-------- Passage given

Since we're awaiting the inevitable destruction of the earth by the ever-expanding sun, why not join my mailing list?
A Brave and Bold New Year
This is the first New Year’s I’ve looked forward to in a looong time.
I’ve typically (inwardly) rolled my eyes at people who make goals for the New Year (sweet of me, I know). I tend to get cynical and think, “Really? You’re going to work out 5 times a week before work when you haven’t worked out in ages? How long can that really last?” Maybe it’s cynicism, maybe it’s a little jealousy (everyone seems more put together/motivated/awesome than you, don’t they?); it’s probably a little bit of both. So I haven’t made New Year’s goals in over ten years probably.
But this year is different.
I’m actually really excited about 2018. I can feel it in my bones that there are going to be some major shifts happening in my life in this upcoming year, shifts I’ve been yearning for and working towards for some time now.
What’s also different is that I’m not making goals all of a sudden. Instead of making goals, I’m making change. And here’s the difference…
For most of my life, I have made many of my decisions from a place of fear: fear of change, fear of regret, fear of what people will think, fear of looking foolish, fear of instability, etc. So I have stick with a situation, a job, or a relationship longer than I should sometimes. Why? Because (a) I’m loyal to a fault and (b) I’m afraid of what will happen if I leave that situation/job/relationship.

----------------

**Exercise 1**
In the New Year post, which year does the writer say they are really excited about?
**Exercise 2**
List every kind of fear that the New Year post names as a basis for the writer's past decisions.
**Exercise 3**
Reproduce the part of the New Year post starting with "I’ve typically (inwardly)" and going on through "some time now.".
Use only the New Year post as your source.

-------- Record extracts

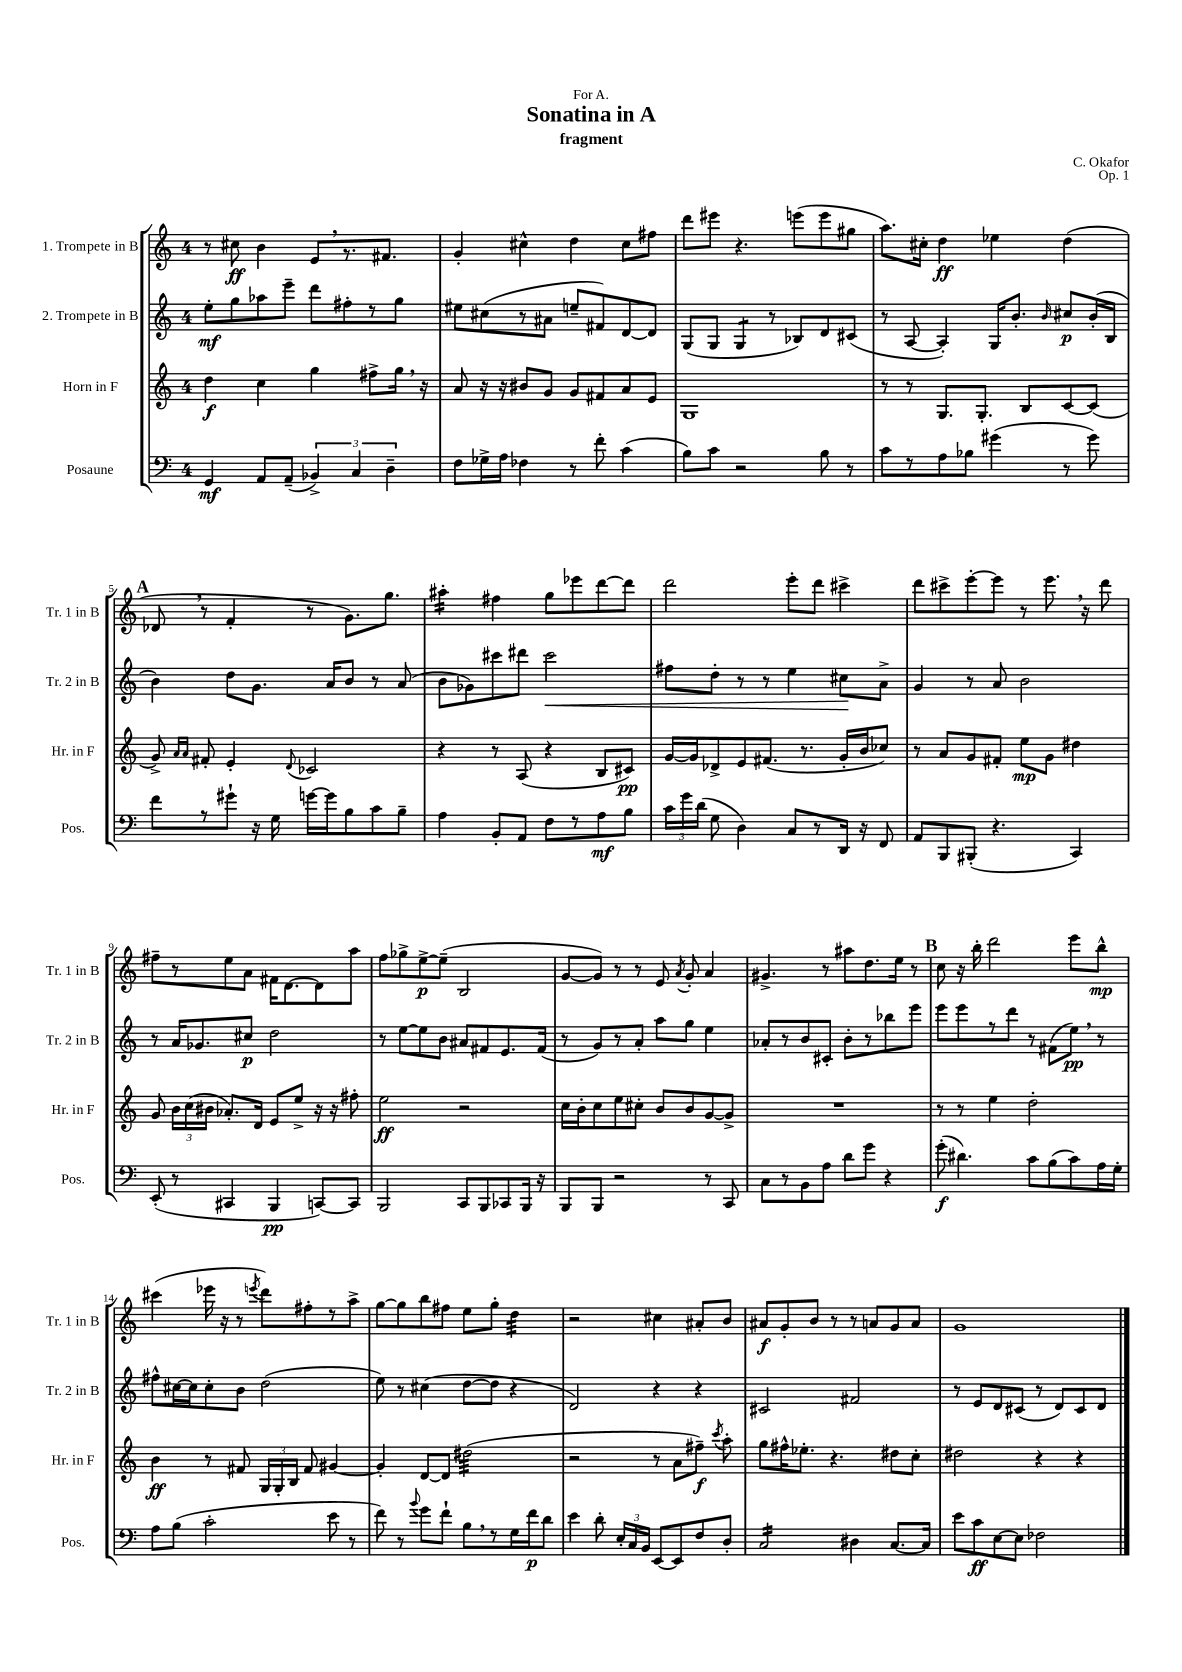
\header { title = "Sonatina in A" composer = "C. Okafor" subtitle = "fragment" dedication = "For A." opus = "Op. 1" }
<<
\new StaffGroup <<
\new Staff = "s0" \with { instrumentName = "1. Trompete in B" shortInstrumentName = "Tr. 1 in B" } {
    \clef treble \key c \major \once \override Staff.TimeSignature.style = #'single-digit \time 4/4
    \autoBeamOff r8 cis''8\ff b'4 e'8[ \breathe r8. fis'8.] |
    g'4-. cis''4-^ d''4 cis''8[ fis''8] |
    d'''8[ eis'''8] r4. e'''8[( e'''8 gis''8] |
    a''8.[) cis''16]-. d''4\ff ees''4 d''4( |
    \mark \markup { \bold "A" } des'8 \breathe r8 f'4-. r8 g'8.[) g''8.] |
    ais''4:16-. fis''4 g''8[ ees'''8 d'''8~ d'''8] |
    d'''2 e'''8[-. d'''8] cis'''4-> |
    d'''8[ cis'''8-> e'''8~-. e'''8] r8 e'''8. \breathe r16 d'''8 |
    fis''8[-- r8 e''8 a'8] fis'16[ d'8.~ d'8 a''8] |
    f''8[ ges''8-> e''8~->\p e''8]--( b2 |
    g'8[~ g'8]) r8 r8 e'8 \acciaccatura { a'8 } g'8-. a'4 |
    gis'4.-> r8 ais''8[ d''8. e''16] r8 |
    \mark \markup { \bold "B" } c''8 r16 b''16-. d'''2 e'''8[ b''8]-^\mp |
    cis'''4( ees'''16 r16 r8 \acciaccatura { e'''8 } d'''8[) fis''8-. r8 a''8]-> |
    g''8[~ g''8 b''8 fis''8] e''8[ g''8]-. d''4:32 |
    r2 cis''4 ais'8[-. b'8] |
    ais'8[\f g'8-. b'8] r8 r8 a'8[ g'8 a'8] |
    g'1 \bar "|." |
}
\new Staff = "s1" \with { instrumentName = "2. Trompete in B" shortInstrumentName = "Tr. 2 in B" } {
    \clef treble \key c \major \once \override Staff.TimeSignature.style = #'single-digit \time 4/4
    \autoBeamOff e''8[-.\mf g''8 aes''8 e'''8]-- d'''8[ fis''8-. r8 g''8] |
    eis''8[ cis''8( r8 ais'8] e''8[-- fis'8) d'8~ d'8] |
    g8[( g8] g4:8 r8 bes8[) d'8 cis'8]( |
    r8 a8~ a4-.) g16[ b'8.]-. \grace { b'16 } cis''8[\p b'16-.( b16] |
    \mark \markup { \bold "A" } b'4) d''8[ g'8.] a'16[ b'8] r8 a'8( |
    b'8[ ges'8) cis'''8 dis'''8] cis'''2\< |
    fis''8[ d''8]-. r8 r8 e''4 cis''8[\! a'8]-> |
    g'4 r8 a'8 b'2 |
    r8 a'16[ ges'8. cis''8]\p d''2 |
    r8 e''8[~ e''8 b'8] ais'8[ fis'8 e'8. fis'16]( |
    r8 g'8[) r8 a'8]-. a''8[ g''8] e''4 |
    aes'8[-. r8 b'8 cis'8]-. b'8[-. r8 bes''8 e'''8] |
    \mark \markup { \bold "B" } e'''8[ e'''8 r8 d'''8] r8 fis'8[( e''8]\pp) \breathe r8 |
    fis''8[-^ cis''16~ cis''16 cis''8-. b'8] d''2( |
    e''8) r8 cis''4( d''8[~ d''8] r4 |
    d'2) r4 r4 |
    cis'2 fis'2 |
    r8 e'8[ d'8 cis'8]( r8 d'8[) cis'8 d'8] \bar "|." |
}
\new Staff = "s2" \with { instrumentName = "Horn in F" shortInstrumentName = "Hr. in F" } {
    \clef treble \key c \major \once \override Staff.TimeSignature.style = #'single-digit \time 4/4
    \autoBeamOff d''4\f c''4 g''4 fis''8[-> g''16] \breathe r16 |
    a'8 r16 r16 bis'8[ g'8] g'8[ fis'8 a'8 e'8] |
    g1 |
    r8 r8 g8.[ g8.]-. b8[ c'8~ c'8]( |
    \mark \markup { \bold "A" } g'8->) \grace { a'16[ a'16] } fis'8-. e'4-. \appoggiatura { d'8 } ces'2 |
    r4 r8 a8( r4 b8[ cis'8]\pp) |
    g'16[~ g'16 des'8-> e'8 fis'8.]( r8. g'16[-. b'16 ces''8]) |
    r8 a'8[ g'8 fis'8]-. e''8[\mp g'8] dis''4 |
    g'8 \tuplet 3/2 { b'16[ c''16( bis'16] } aes'8.[-.) d'16] e'8[ e''8]-> r16 r16 fis''8-. |
    e''2\ff r2 |
    c''16[ b'16-. c''8 e''8 cis''8]-. b'8[ b'8 g'8~ g'8]-> |
    R1 |
    \mark \markup { \bold "B" } r8 r8 e''4 d''2-. |
    b'4\ff r8 fis'8 \tuplet 3/2 { g16[ g16-. b16] } fis'8 gis'4~ |
    gis'4-. d'8[~ d'8] dis''2:32( |
    r2 r8 a'8[ fis''8]--\f) \acciaccatura { c'''8 } a''8-. |
    g''8[ fis''16-^ ees''8.]-. r4. dis''8[ c''8]-. |
    dis''2 r4 r4 \bar "|." |
}
\new Staff = "s3" \with { instrumentName = "Posaune" shortInstrumentName = "Pos." } {
    \clef bass \key c \major \once \override Staff.TimeSignature.style = #'single-digit \time 4/4
    \autoBeamOff g,4\mf a,8[ a,8]--( \tuplet 3/2 { bes,4->) c4 d4-- } |
    f8[ ges16-> a16] fes4 r8 f'8-. c'4( |
    b8[) c'8] r2 b8 r8 |
    c'8[ r8 a8 bes8] gis'4( r8 gis'8) |
    \mark \markup { \bold "A" } f'8[ r8 gis'8]-! r16 g16 g'16[~ g'16 b8 c'8 b8]-- |
    a4 b,8[-. a,8] f8[ r8 a8\mf b8] |
    \tuplet 3/2 { c'16[ g'16 d'16]( } g8 d4) c8[ r8 d,16] r16 f,8 |
    a,8[ b,,8 bis,,8]-.( r4. c,4) |
    e,8-.( r8 cis,4 b,,4\pp c,8[~) c,8] |
    b,,2 c,8[ b,,8 ces,8 b,,16] r16 |
    b,,8[ b,,8] r2 r8 c,8 |
    c8[ r8 b,8 a8] d'8[ g'8] r4 |
    \mark \markup { \bold "B" } g'8-.\f( dis'4.) c'8[ b8( c'8) a16 g16]-. |
    a8[ b8]( c'2-. e'8 r8 |
    f'8) r8 \appoggiatura { b'8 } g'8[ f'8]-! b8[ \breathe r8 g16 f'16\p d'8] |
    e'4 d'8-. \tuplet 3/2 { e16[-. c16 b,16] } e,8[~ e,8 f8 d8]-. |
    c2:16 dis4 c8.[~ c16] |
    e'8[ c'8\ff e8~ e8] fes2 \bar "|." |
}
>>
>>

----------------

**Expected output 1**
2018

**Expected output 2**
- Fear of change
- Fear of regret
- Fear of what people will think
- Fear of looking foolish
- Fear of instability

**Expected output 3**
I’ve typically (inwardly) rolled my eyes at people who make goals for the New Year (sweet of me, I know). I tend to get cynical and think, “Really? You’re going to work out 5 times a week before work when you haven’t worked out in ages? How long can that really last?” Maybe it’s cynicism, maybe it’s a little jealousy (everyone seems more put together/motivated/awesome than you, don’t they?); it’s probably a little bit of both. So I haven’t made New Year’s goals in over ten years probably.
But this year is different.
I’m actually really excited about 2018. I can feel it in my bones that there are going to be some major shifts happening in my life in this upcoming year, shifts I’ve been yearning for and working towards for some time now.